Source records:
—————
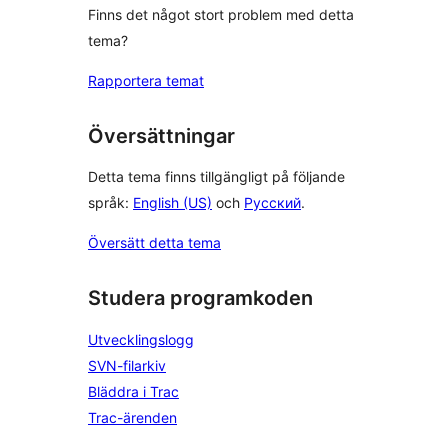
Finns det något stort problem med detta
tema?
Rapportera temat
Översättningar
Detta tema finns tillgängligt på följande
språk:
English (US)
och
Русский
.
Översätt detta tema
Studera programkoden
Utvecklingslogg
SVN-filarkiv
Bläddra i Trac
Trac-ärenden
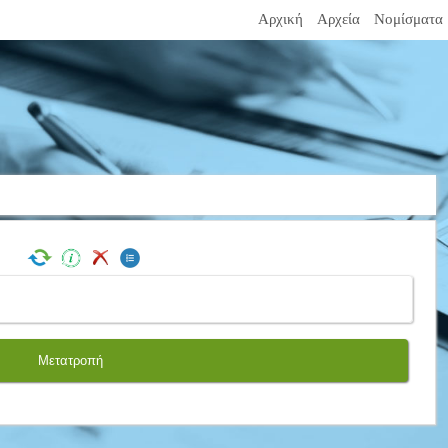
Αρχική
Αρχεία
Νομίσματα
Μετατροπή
—————
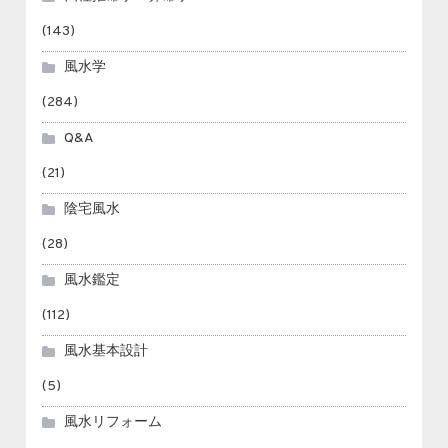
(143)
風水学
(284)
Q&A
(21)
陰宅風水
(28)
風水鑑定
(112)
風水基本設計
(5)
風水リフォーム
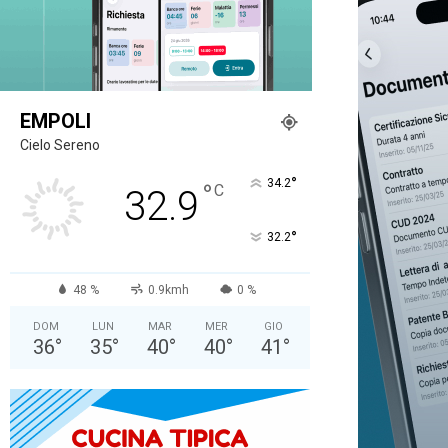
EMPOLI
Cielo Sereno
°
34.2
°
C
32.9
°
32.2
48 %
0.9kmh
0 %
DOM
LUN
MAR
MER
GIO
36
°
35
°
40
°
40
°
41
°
—————
GOAL OF THE EXERCISE – Write out, word for word and line for line, the part of the items that opens with the line containing "Finns det något stort problem med detta" and closes with the line containing "Trac-ärenden", including both of those lines.

SOLUTION TO THIS EXERCISE –
Finns det något stort problem med detta
tema?
Rapportera temat
Översättningar
Detta tema finns tillgängligt på följande
språk:
English (US)
och
Русский
.
Översätt detta tema
Studera programkoden
Utvecklingslogg
SVN-filarkiv
Bläddra i Trac
Trac-ärenden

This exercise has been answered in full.